Plateau continental

Karine Rosso
Publié le :
Fiction

Plateau continental


Tu voudrais retracer le moment exact, l’instant précis où tu as perdu la foi. Quand le premier confinement est arrivé, tu l’avais déjà égarée quelque part entre le nord et le sud du continent. Dans ta tête, le terreau était fertile à la prolifération des mauvaises pensées, celles qui contaminent la moelle épinière et interfèrent dans les réseaux souterrains. Si tu avais choisi l’autre hémisphère, tu aurais peut-être pu éviter la collision, l’éclatement de la fausse image que tu te faisais de toi-même, mais quelque chose en toi pointait vers le nord et roulait malgré tout en circuit fermé, suivant un magnétisme enfoui dans la partie antérieure de ton encéphale. Tu es revenue comme on rebrousse chemin, comme on reprend l’allée tracée, le trottoir bondé de l’avenue du Parc.

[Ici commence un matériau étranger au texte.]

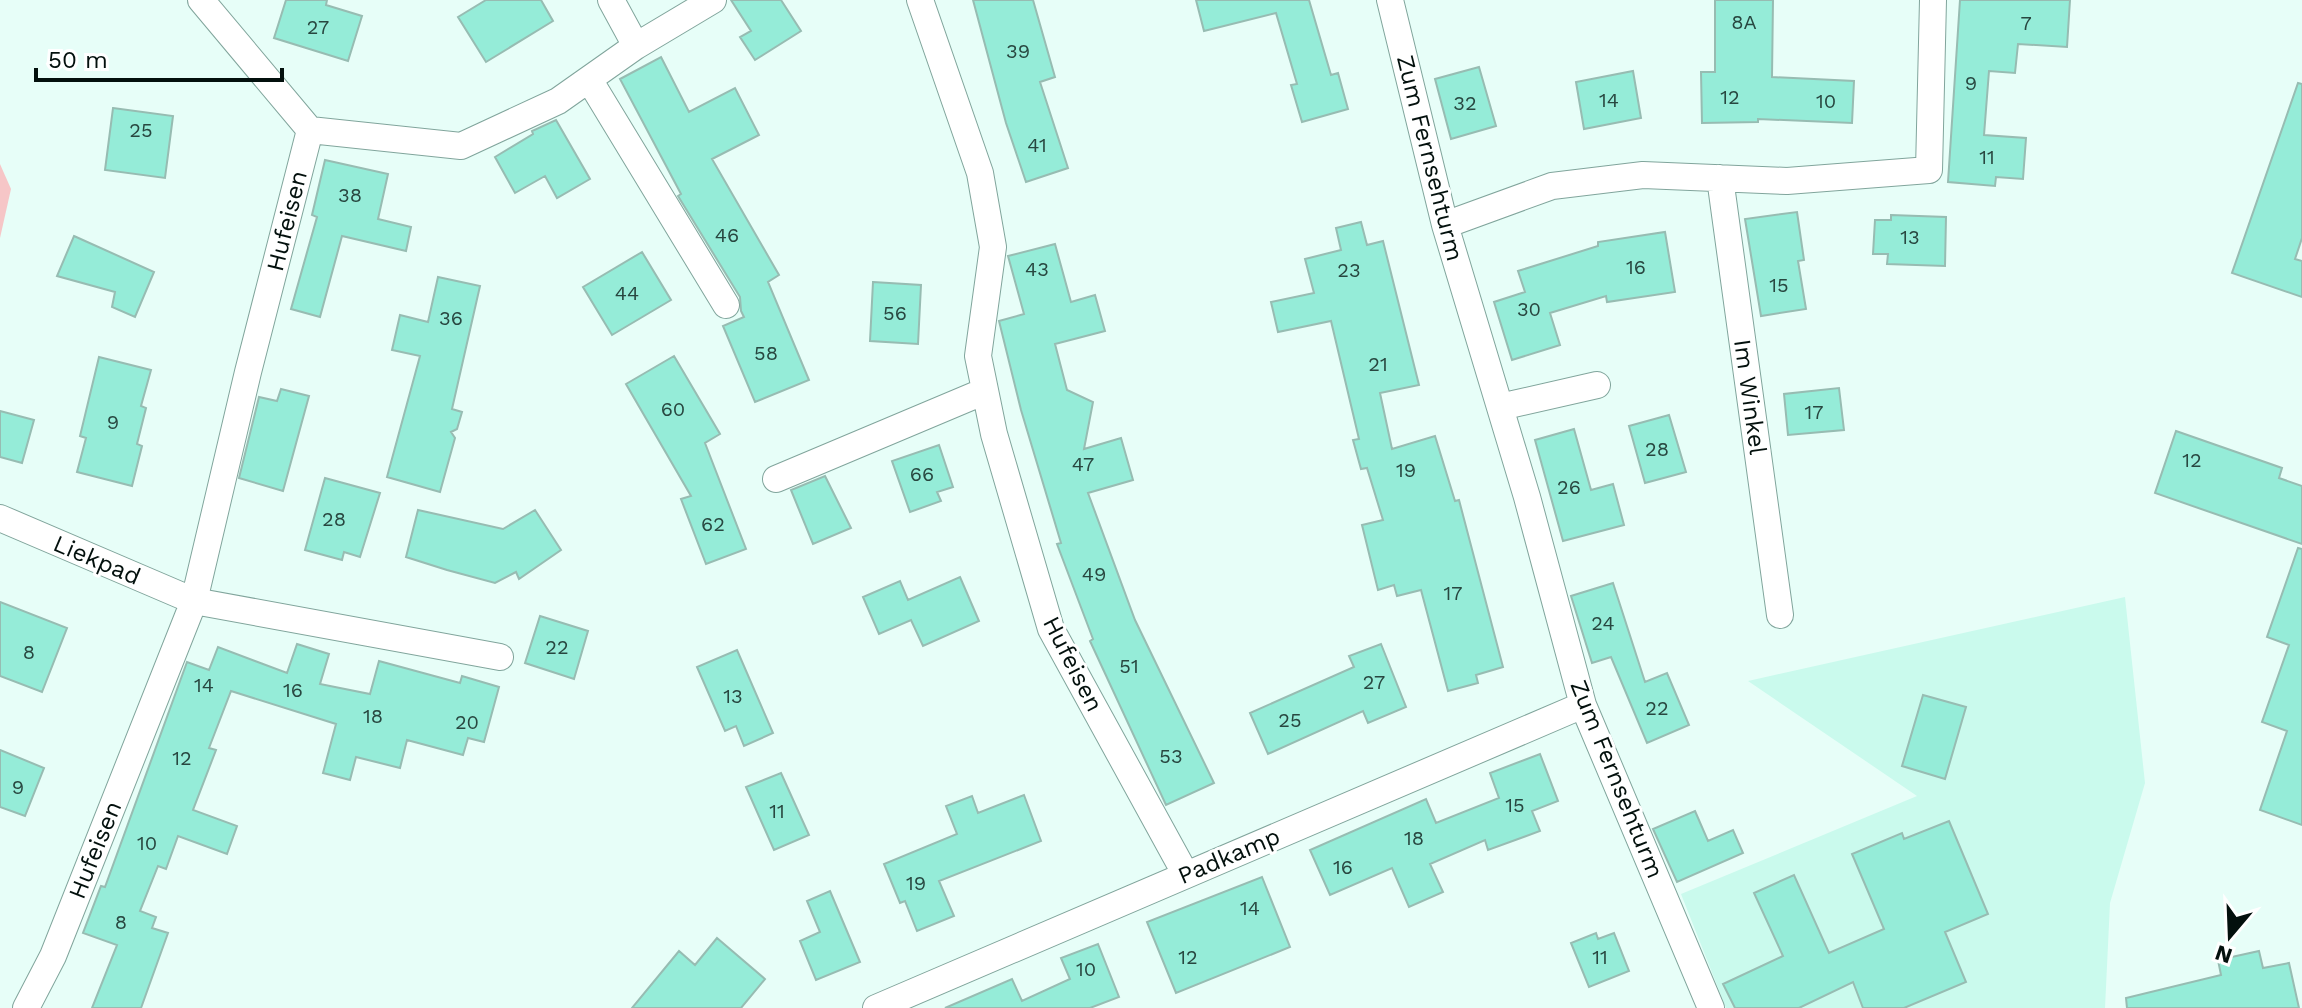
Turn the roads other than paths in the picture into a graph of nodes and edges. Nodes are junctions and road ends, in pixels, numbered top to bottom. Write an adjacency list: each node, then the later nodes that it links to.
1 (201, 0): 9 (street)
2 (611, 0): 7 (street)
3 (713, 0): 7 (street)
4 (920, 0): 14 (street, Hufeisen)
5 (1390, 0): 11 (street, Zum Fernsehturm)
6 (1933, 0): 10 (street)
7 (636, 46): 8 (street)
8 (590, 81): 9 (street); 12 (street)
9 (310, 130): 18 (street, Hufeisen)
10 (1720, 178): 11 (street); 19 (street, Im Winkel)
11 (1445, 225): 15 (street, Zum Fernsehturm)
12 (726, 305)
13 (1597, 385): 15 (street)
14 (985, 391): 16 (street); 22 (street, Hufeisen)
15 (1500, 407): 21 (street, Zum Fernsehturm)
16 (776, 479)
17 (0, 518): 18 (street, Liekpad)
18 (194, 601): 20 (street); 23 (street, Hufeisen)
19 (1780, 615)
20 (500, 657)
21 (1583, 705): 22 (street, Padkamp); 25 (street, Zum Fernsehturm)
22 (1186, 875): 24 (street, Padkamp)
23 (26, 1008)
24 (876, 1008)
25 (1711, 1008)

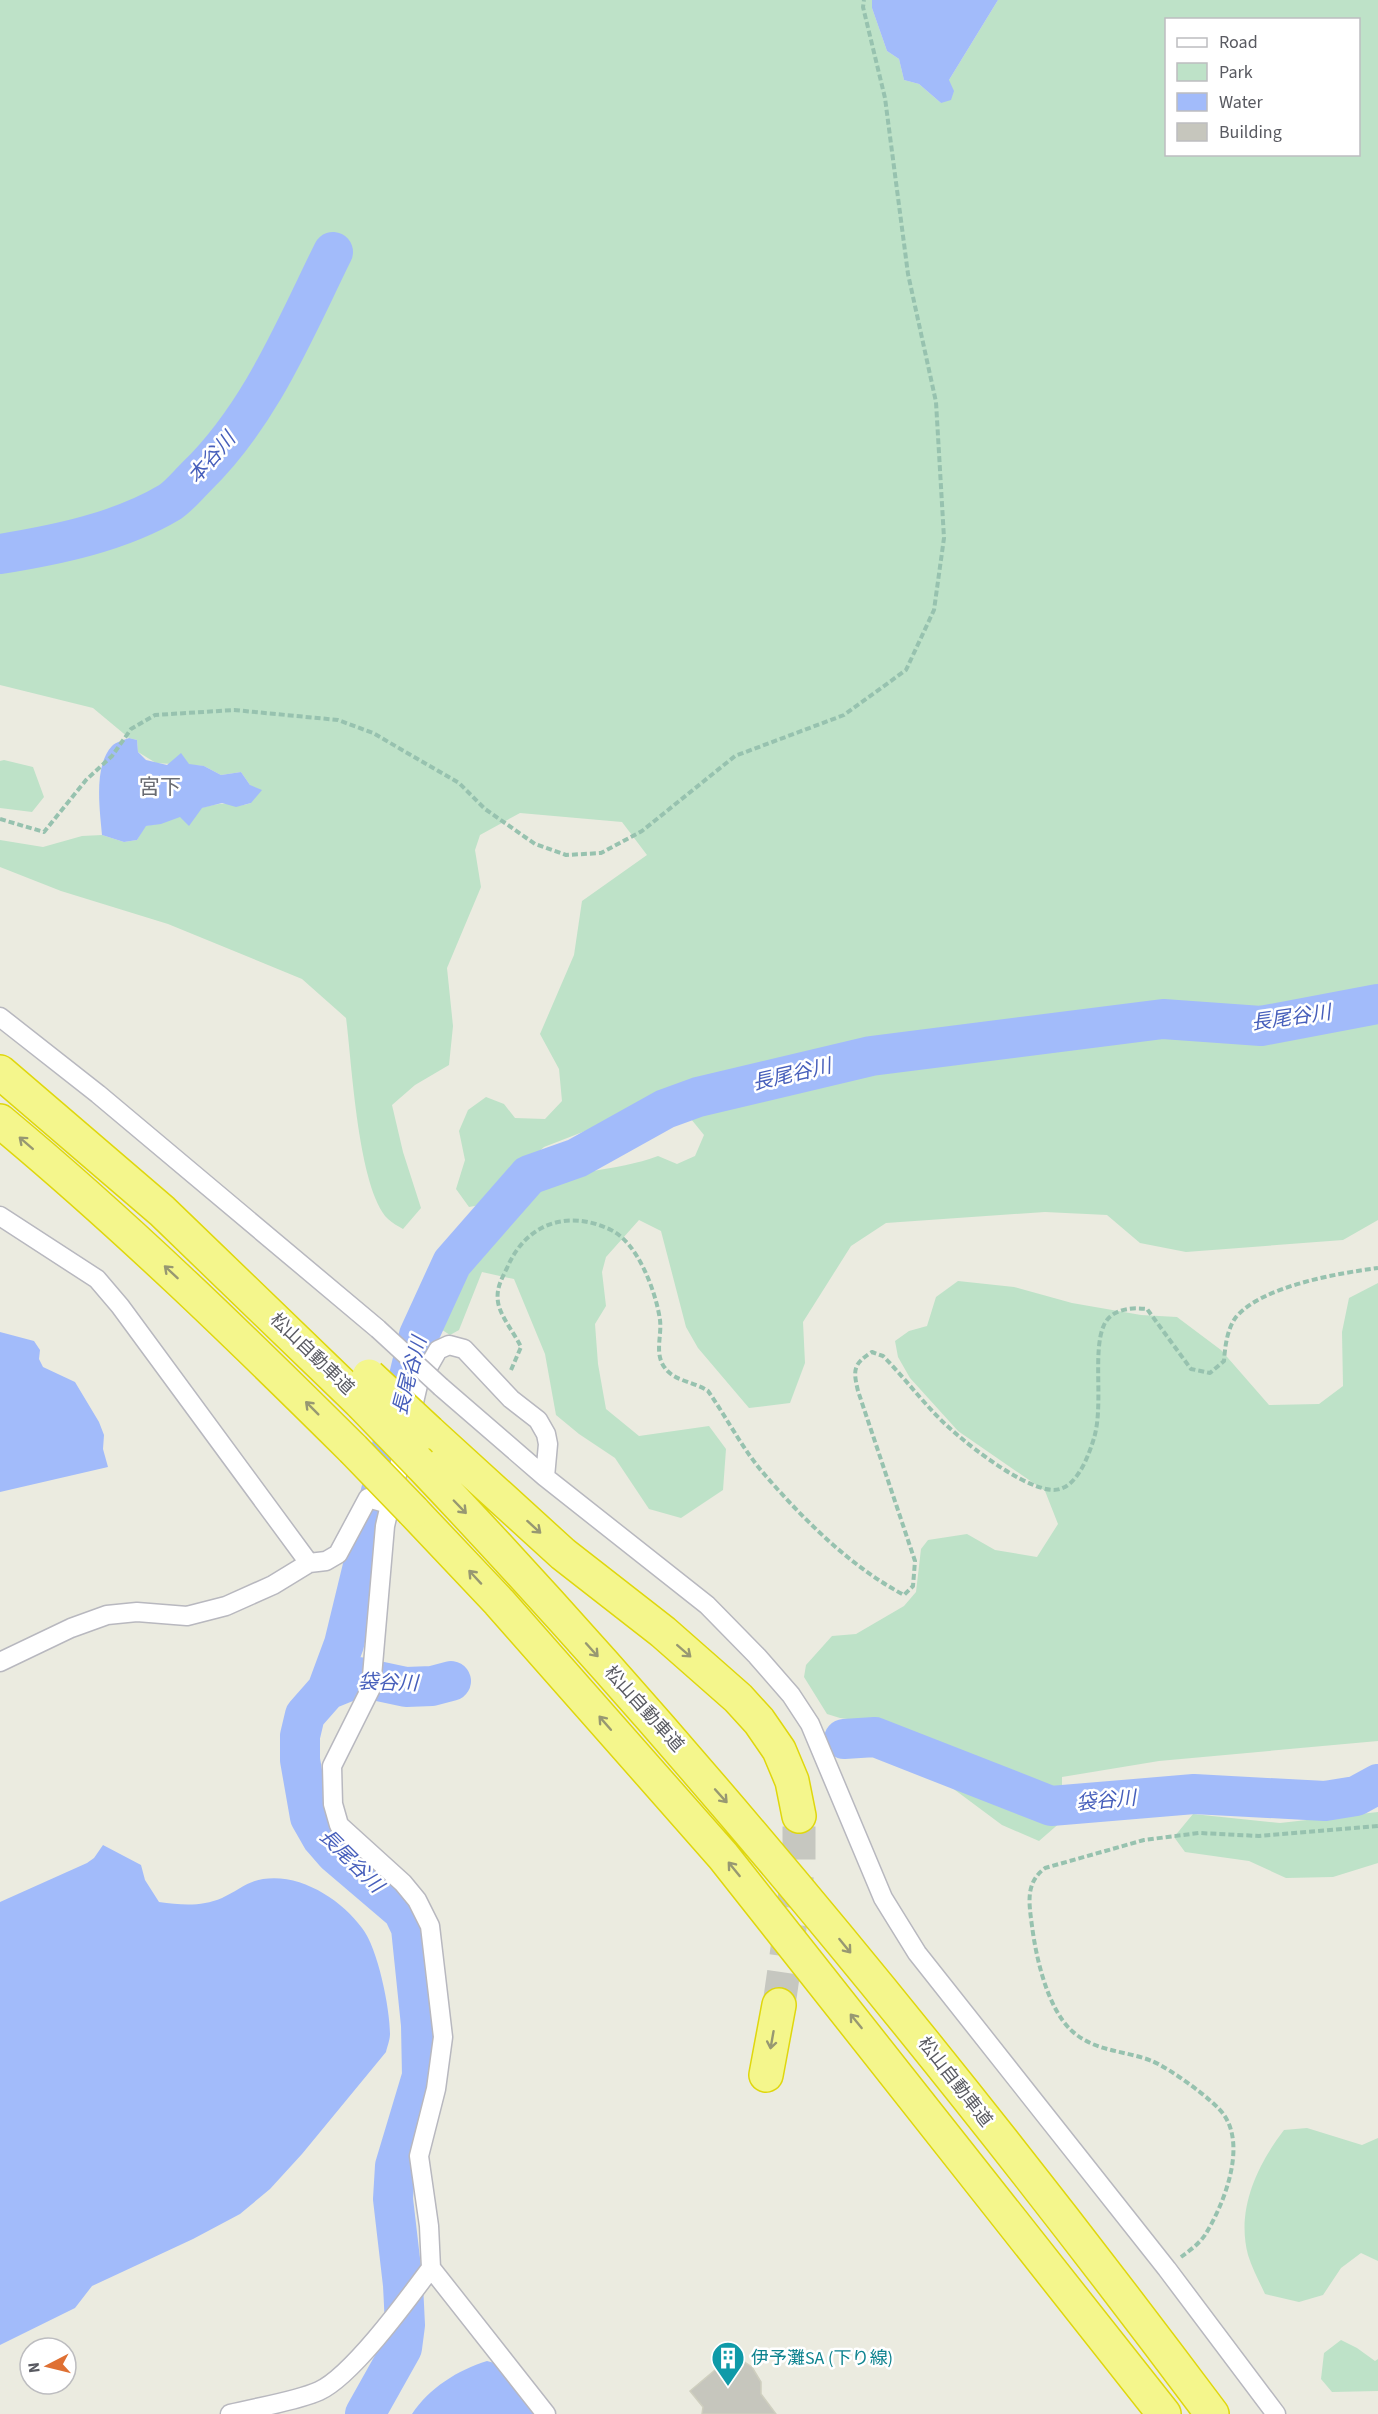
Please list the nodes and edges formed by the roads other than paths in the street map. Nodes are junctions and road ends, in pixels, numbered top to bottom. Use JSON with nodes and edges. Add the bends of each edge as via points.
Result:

Ton front contre la paroi de la douche, tu absorbes la secousse. Sous le choc, les premiers soirs, tu sors marcher et t’endors sans entrer dans tes draps. La petite n’a soudain plus à se lever pour aller à l’école. Les jours se dilatent, tu dors et tu culpabilises. Tu regardes des films (des années de rattrapage), tu dis «profitons-en pour être en famille». Tu fais une lasagne: tant de temps sans empiler les différentes couches de pâtes, tant de temps sans réussir une béchamel, mais ce n’en est pas une vraie, c’est la version bon marché de ta mère, avec une boite de conserve de crème de champignons Campbell, tu ne fais que la monter, la battre pour qu’elle se gonfle et se gorge de gras, qu’elle coule et se liquéfie, comme toi.



Tu pourrais consigner les premiers moments de la vague, témoigner des douleurs du présent, mais tu es sidérée par ta propre angoisse, les rues où plus aucun·e étudiant·e ne circule te rappellent une détresse ensevelie. Celle qui s’installait en toi quand les touristes quittaient le centre-ville pour retrouver leur chambre d’hôtel le soir dans les métropoles qui bordent la fosse océanique ­d’Atacama. Le silence des policiers, des milicos, les insultes et les misères des ruelles étroites, les pleurs qui pénètrent les parois de briques, referment les vitres, crient par-dessus les bourrasques.